Of course the context is Afghanistan, where education is not always so easily accessible and specialized.  Where many are unemployed and eager to learn new skills, even if it is not clear how or when these skills will make a difference in their professional lives. In such cases they walk away familiar with another area of media production, another ability they can call upon later.  In fact, through centers like the ones these trainings were hosted by, the same students who attended our sessions, could continue working on stories and practicing what they’ve learned on their own or in a group setting. The necessary equipment; basic ingredients like electricity, computers, cameras, and even internet access, are all available for use.

Wouldn’t it be wise to have followup where we return and build upon what we’ve started? Sure, that would be nice for students as well as we the teachers.
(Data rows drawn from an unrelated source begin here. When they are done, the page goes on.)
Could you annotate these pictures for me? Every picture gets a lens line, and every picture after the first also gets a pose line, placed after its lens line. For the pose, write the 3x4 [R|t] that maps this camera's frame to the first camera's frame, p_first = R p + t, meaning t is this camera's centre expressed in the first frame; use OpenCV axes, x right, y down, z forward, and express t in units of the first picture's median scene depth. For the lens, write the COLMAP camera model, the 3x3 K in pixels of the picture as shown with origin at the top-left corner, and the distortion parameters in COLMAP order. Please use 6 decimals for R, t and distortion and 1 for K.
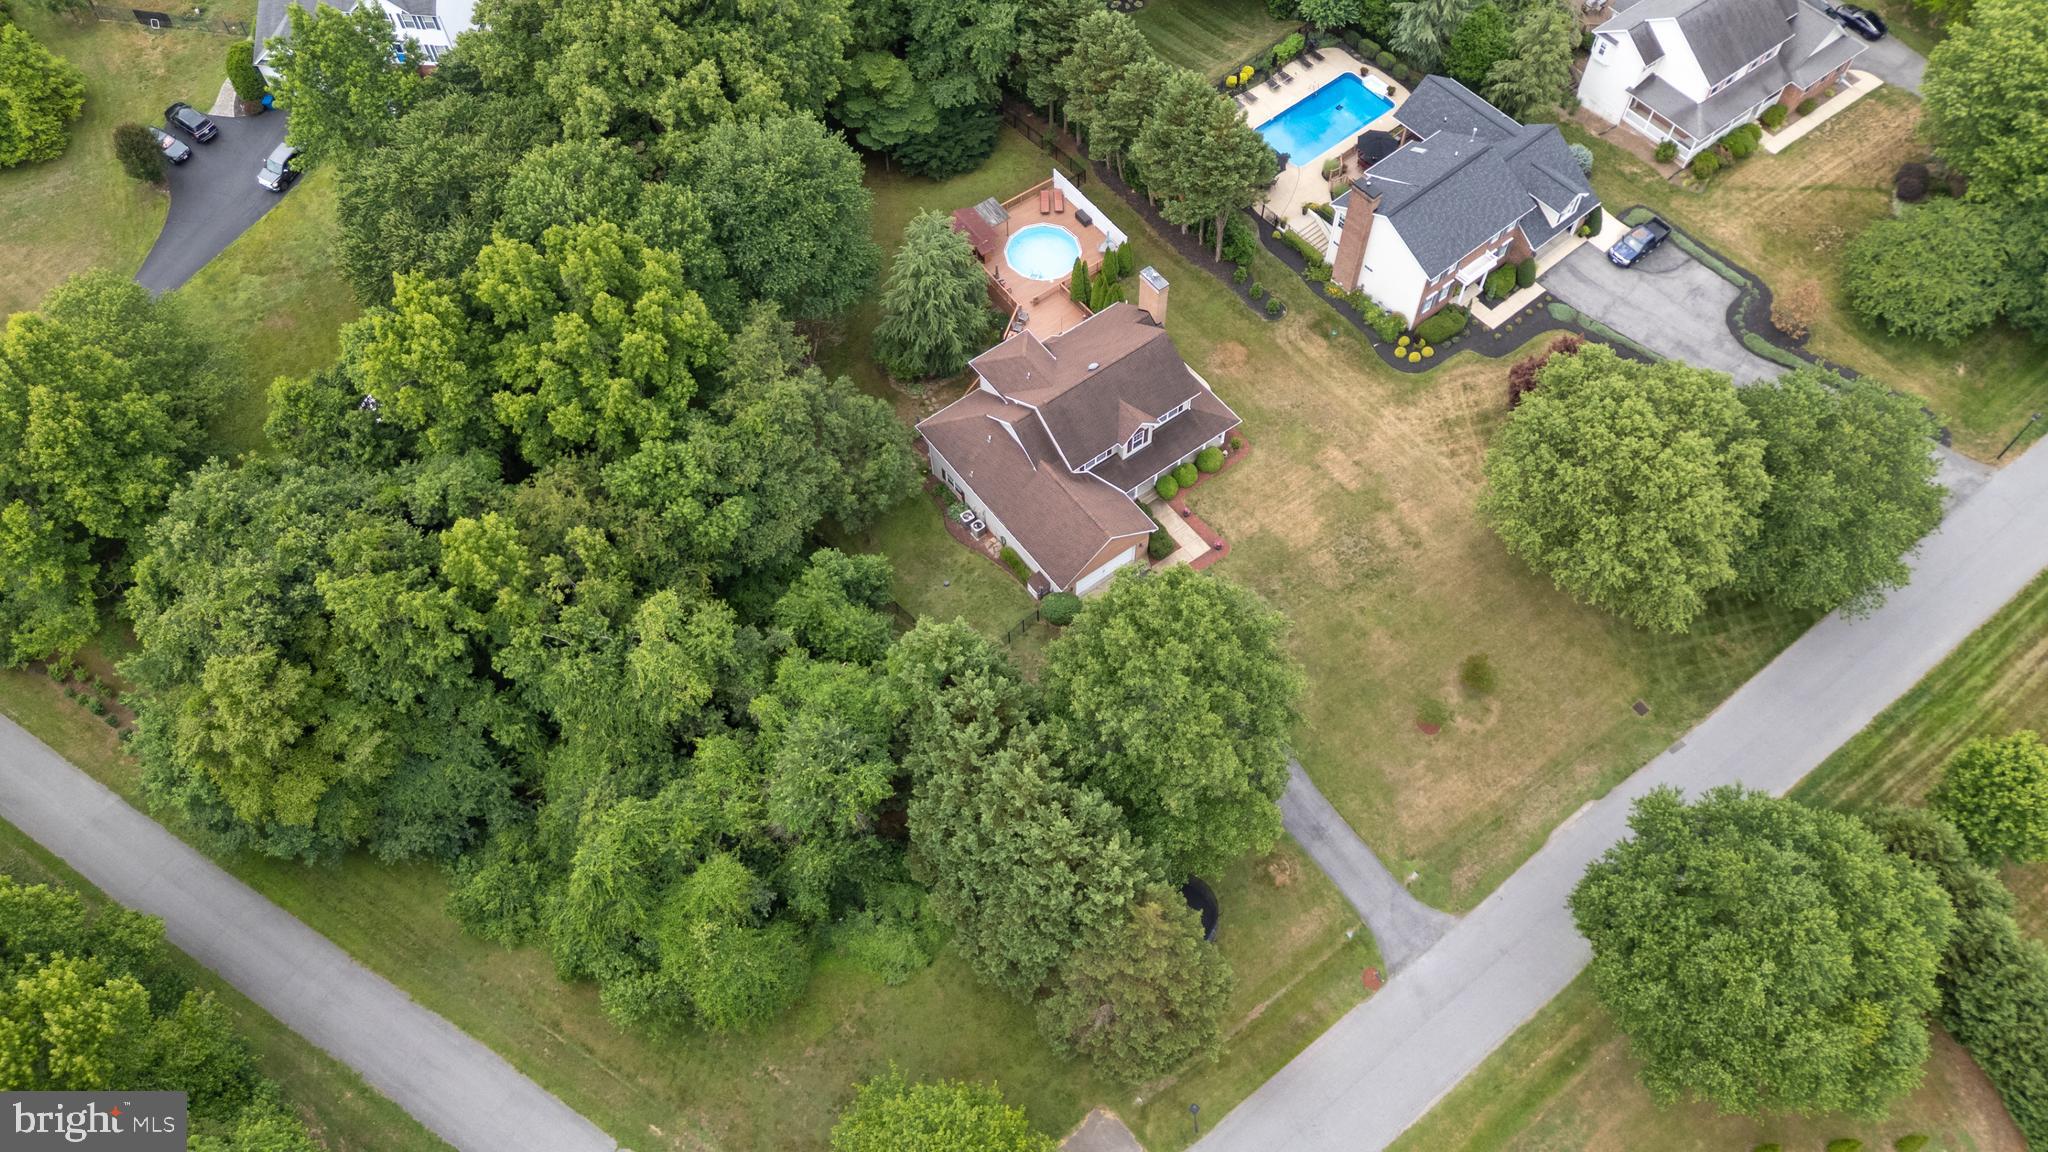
lens RADIAL K [[1498.2, 0, 1030.5], [0, 1498.2, 576.1], [0, 0, 1]] dist [0.079883, -0.076899]
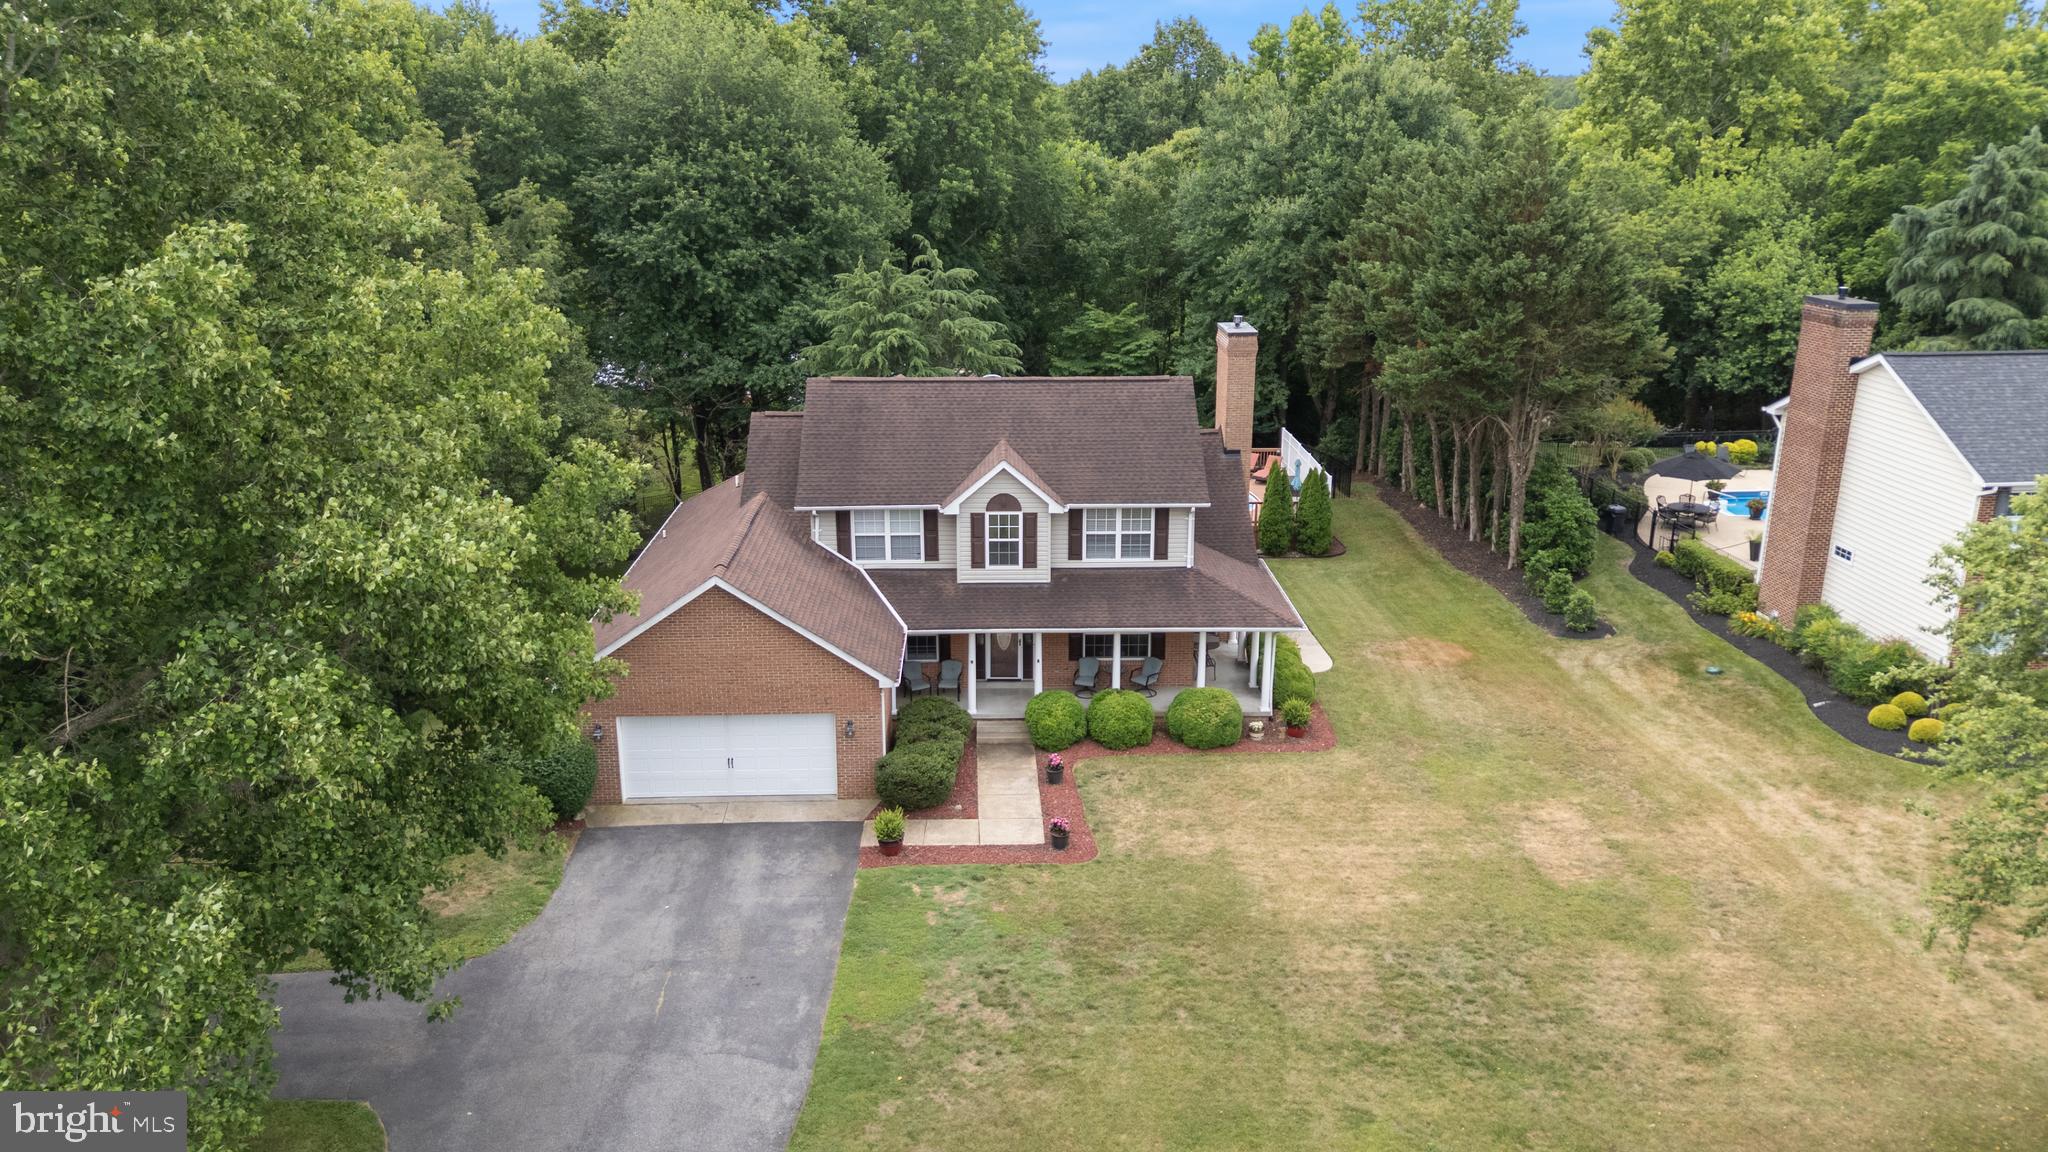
lens RADIAL K [[1498.2, 0, 1030.5], [0, 1498.2, 576.1], [0, 0, 1]] dist [0.079883, -0.076899]
pose [[0.821768, 0.181629, -0.540100, 0.267366], [-0.488586, 0.712342, -0.503838, 0.100929], [0.293225, 0.677923, 0.674122, 0.685161]]
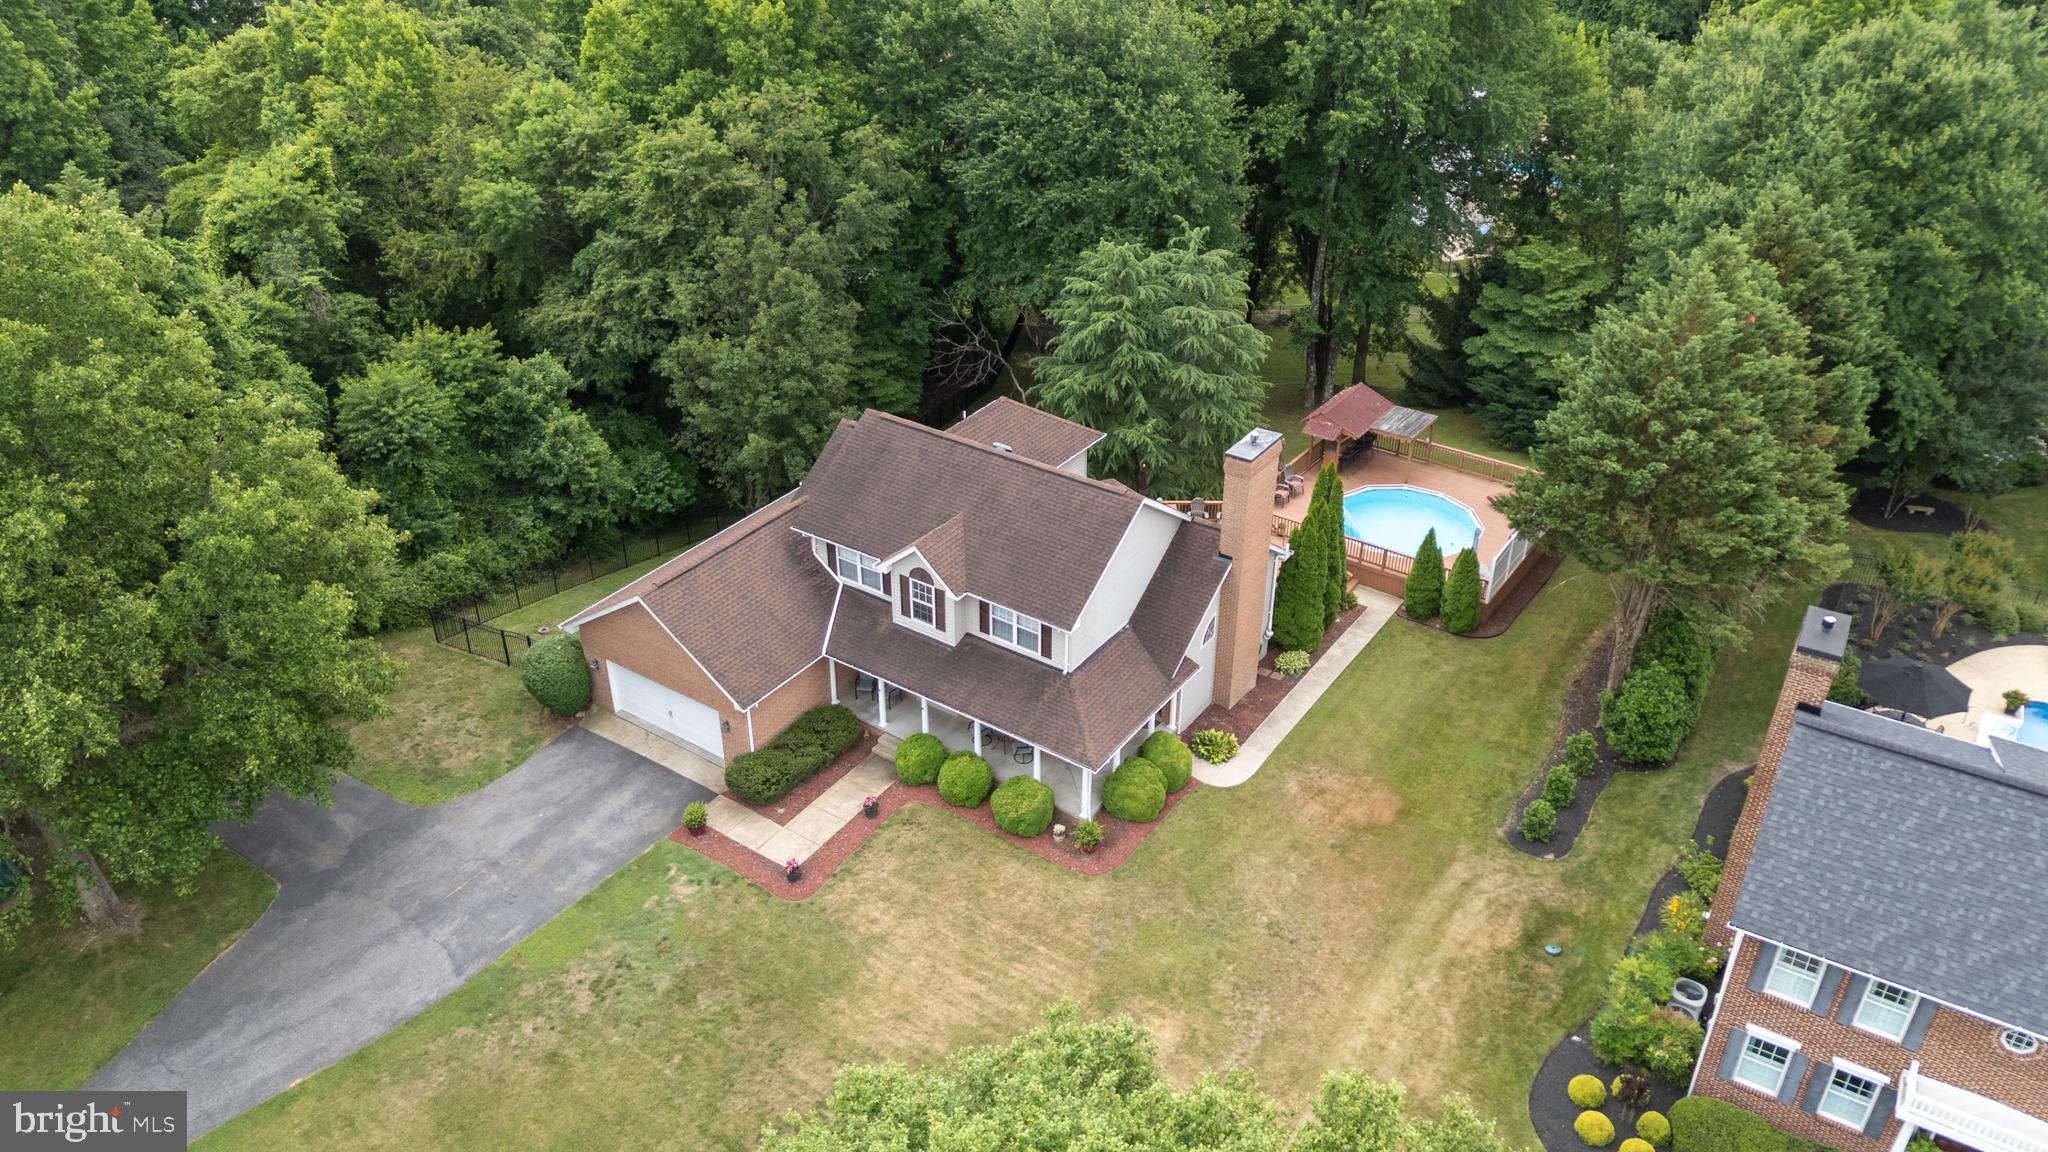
lens RADIAL K [[1498.2, 0, 1030.5], [0, 1498.2, 576.1], [0, 0, 1]] dist [0.079883, -0.076899]
pose [[0.326284, 0.507077, -0.797755, 0.412238], [-0.804147, 0.592512, 0.047720, -0.133406], [0.496877, 0.625942, 0.601091, 0.674649]]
But again, in the context of Afghanistan, we also know it is a major cost to bring in foreigners to a land where transport, security, lodging, etc, don’t come cheap.  With the money spent on having trainers come from outside, the center could theoretically have bought more equipment for students and more gas for the generators to power that equipment.  As much as I’d love to come back to Afghanistan to teach again, as much as I love sharing my journalism experience with students there, I also see how if we could help ensure that qualified trainers could be found within the country, this could help make an even more significant impact for even more future students.

But beyond this discussion, even beyond the struggles of a vegetarian health-nut in regions that have no concept of either term, it was once again a pleasure and a privilege to get to work in a country as interesting as Afghanistan.  A big part of what makes it so, are the people, from the organizations that we get to know, to the students in the classroom, and lets not forget all the fellow workers at the guest houses that become friends along the way. These people mixed in with the sights and smells, yes even the bad ones, make for an unforgettable learning experience and adventure of the sort few people on this planet get to have.

Once again, thank you friends in Afghanistan. Your personal missions and collective kindnesses are the biggest inspiration I have ever known.